Riffing on the trope of ‘city slicker versus country bumpkin’, The Deb follows two high school girls who have different ideas of what empowerment looks like. Maeve, the private school girl from Sydney (whose school yard hilariously overlooks the Opera House) is a capital-G Girlboss who wouldn’t set foot near a debutante ball, while her cousin Taylah is certain the country town deb will change her life.
With references to Grease, Annie, and Wicked, the film manages to combine the best of its influences with a unique local perspective (what other film opens with a bunch of teenagers calling their mum the c-bomb?). It’s a rare Aussie flick that can showcase the stereotypical sights of the country without tumbling into a cringe-fest. The only time it loses points are when the vocals are too pitch-corrected, or the camera work and editing noticeably cover up some lip syncing.

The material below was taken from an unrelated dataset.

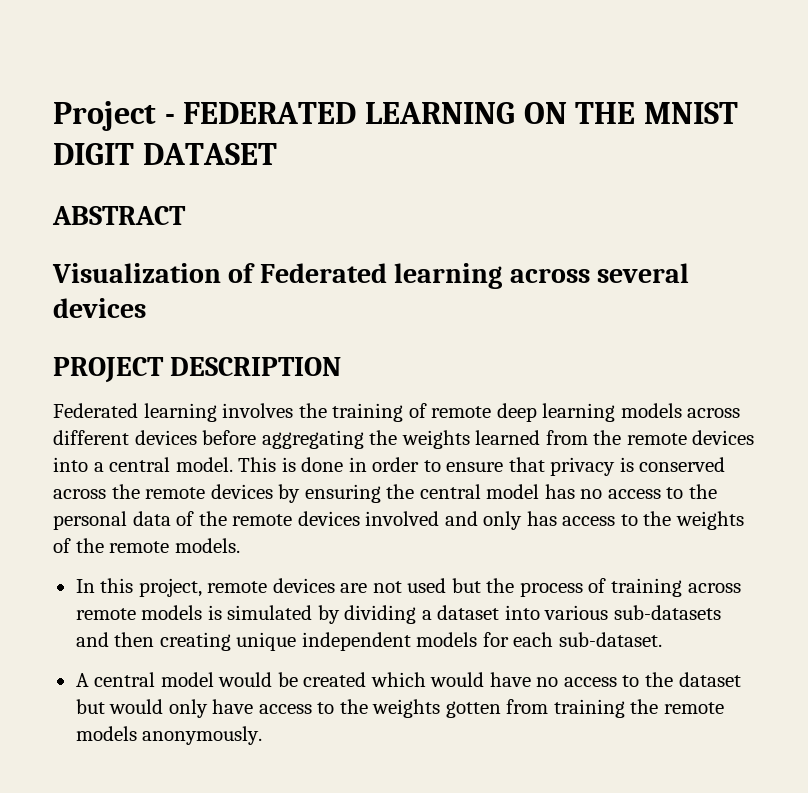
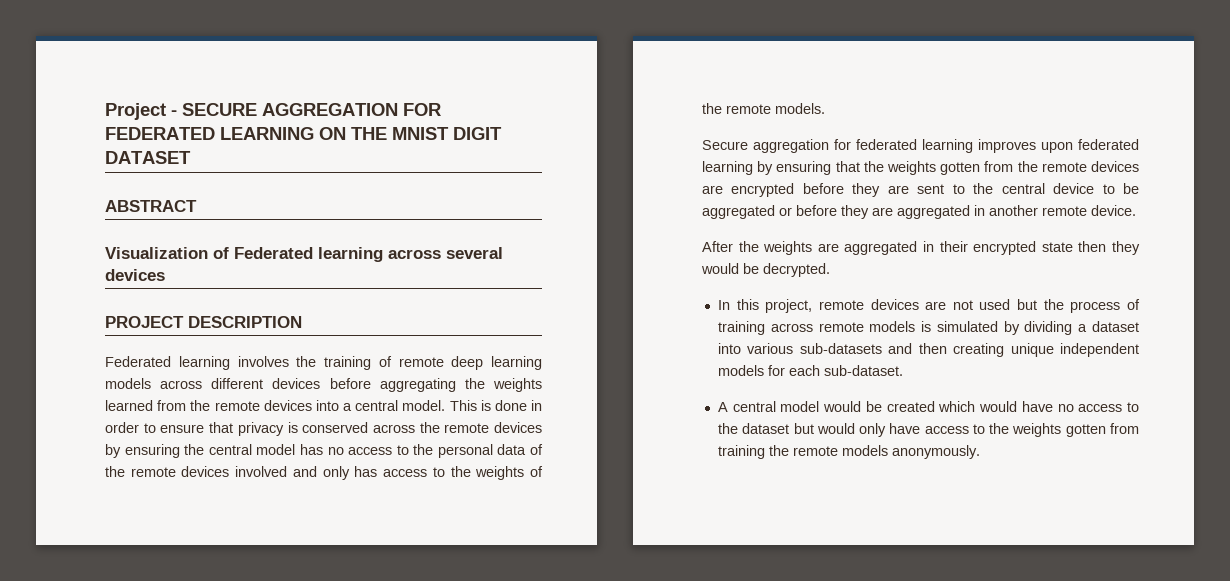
(175, 119) none -> [182,103,441,116] SECURE AGGREGATION FOR
(240, 545) none -> [702,139,1139,153] [702,161,1139,175] [702,183,1139,197] [702,205,1136,219] [702,241,1140,255] [701,263,830,277] // Secure aggregation for federated learning improves upon federated learning by ensuring that the weights gotten from the remote devices are encrypted before they are sent to the central device to be aggregated or before they are aggregated in another remote device. // After the weights are aggregated in their encrypted state then they would be decrypted.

Written by Hannah Reilly and directed by Rebel Wilson, The Deb is a delight. Megan Washington’s songs are not only bangers, but are loaded with funny lines and plot-moving beats. Charlotte MacInnes and Natalie Abbott embody their city girl/country girl archetypes while showcasing a complexity underneath – and they also belt more than an outback stud rancher. The soundtrack is going straight to my morning playlist.
Undertone
“Great sound design” isn’t typically seen as a reason to go to the movies, but when it comes to Undertone — the latest low-budget chiller branded with an A24 logo — a state-of-the-art auditory experience might just be worth the price of admission. The narrative may as well be ripped directly from the internet’s creepypasta archives. An investigative podcaster, Evy (Nina Kiri), is taking care for her dying mother when she’s forwarded an email containing 10 unsettling recordings.
The recordings paint an increasingly worrying picture of a couple in distress. Initially, a pregnant woman is heard singing London Bridge in her sleep; later, Evy discovers a low, craggily voice embedded within background noise. For a writer-director who clearly thrives off minimalist style — tension is drawn out through carefully framed static shots and, again, that eerily immersive sound mix — Ian Tuason’s horror sensibility is unapologetically corny.
This is a movie about grief, religious guilt and motherhood that sincerely builds most of its scares on creepy nursery rhymes. And, like most horror auteurs, Tuason’s visual smarts far exceed his handle on dialogue and storytelling; by the end of the film, Undertone abandons narrative coherence in favour of hurling as much creepy imagery at the walls as possible.
As a feat of ultra low-budget directing, Undertone is undeniably impressive — but at a certain point, this could’ve just been an audio drama.